→ **ASSIGNMENT**: Your task is to output all the records below, word for word.

→ **AVAILABLE RECORDS**:

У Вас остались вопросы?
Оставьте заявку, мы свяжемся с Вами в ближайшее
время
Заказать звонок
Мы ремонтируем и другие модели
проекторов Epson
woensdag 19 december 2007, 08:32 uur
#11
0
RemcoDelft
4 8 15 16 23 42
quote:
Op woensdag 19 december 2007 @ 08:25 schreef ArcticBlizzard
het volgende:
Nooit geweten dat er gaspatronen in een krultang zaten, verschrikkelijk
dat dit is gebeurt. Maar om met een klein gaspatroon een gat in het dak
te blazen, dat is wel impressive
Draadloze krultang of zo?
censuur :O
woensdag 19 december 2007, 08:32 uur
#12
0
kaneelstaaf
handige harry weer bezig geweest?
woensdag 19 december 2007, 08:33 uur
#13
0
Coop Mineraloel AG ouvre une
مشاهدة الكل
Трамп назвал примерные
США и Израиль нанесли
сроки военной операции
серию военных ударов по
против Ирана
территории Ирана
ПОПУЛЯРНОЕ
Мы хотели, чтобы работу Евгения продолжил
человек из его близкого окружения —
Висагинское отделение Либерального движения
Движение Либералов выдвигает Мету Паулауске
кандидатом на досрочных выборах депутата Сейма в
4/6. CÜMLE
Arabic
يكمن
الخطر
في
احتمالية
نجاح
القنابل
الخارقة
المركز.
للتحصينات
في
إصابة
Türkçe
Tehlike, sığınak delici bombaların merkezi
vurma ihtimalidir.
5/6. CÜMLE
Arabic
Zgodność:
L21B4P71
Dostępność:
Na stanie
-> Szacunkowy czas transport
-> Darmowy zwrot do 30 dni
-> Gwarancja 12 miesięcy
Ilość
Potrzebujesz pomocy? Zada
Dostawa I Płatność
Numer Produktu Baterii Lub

→ **SOLUTION**:
У Вас остались вопросы?
Оставьте заявку, мы свяжемся с Вами в ближайшее
время
Заказать звонок
Мы ремонтируем и другие модели
проекторов Epson
woensdag 19 december 2007, 08:32 uur
#11
0
RemcoDelft
4 8 15 16 23 42
quote:
Op woensdag 19 december 2007 @ 08:25 schreef ArcticBlizzard
het volgende:
Nooit geweten dat er gaspatronen in een krultang zaten, verschrikkelijk
dat dit is gebeurt. Maar om met een klein gaspatroon een gat in het dak
te blazen, dat is wel impressive
Draadloze krultang of zo?
censuur :O
woensdag 19 december 2007, 08:32 uur
#12
0
kaneelstaaf
handige harry weer bezig geweest?
woensdag 19 december 2007, 08:33 uur
#13
0
Coop Mineraloel AG ouvre une
مشاهدة الكل
Трамп назвал примерные
США и Израиль нанесли
сроки военной операции
серию военных ударов по
против Ирана
территории Ирана
ПОПУЛЯРНОЕ
Мы хотели, чтобы работу Евгения продолжил
человек из его близкого окружения —
Висагинское отделение Либерального движения
Движение Либералов выдвигает Мету Паулауске
кандидатом на досрочных выборах депутата Сейма в
4/6. CÜMLE
Arabic
يكمن
الخطر
في
احتمالية
نجاح
القنابل
الخارقة
المركز.
للتحصينات
في
إصابة
Türkçe
Tehlike, sığınak delici bombaların merkezi
vurma ihtimalidir.
5/6. CÜMLE
Arabic
Zgodność:
L21B4P71
Dostępność:
Na stanie
-> Szacunkowy czas transport
-> Darmowy zwrot do 30 dni
-> Gwarancja 12 miesięcy
Ilość
Potrzebujesz pomocy? Zada
Dostawa I Płatność
Numer Produktu Baterii Lub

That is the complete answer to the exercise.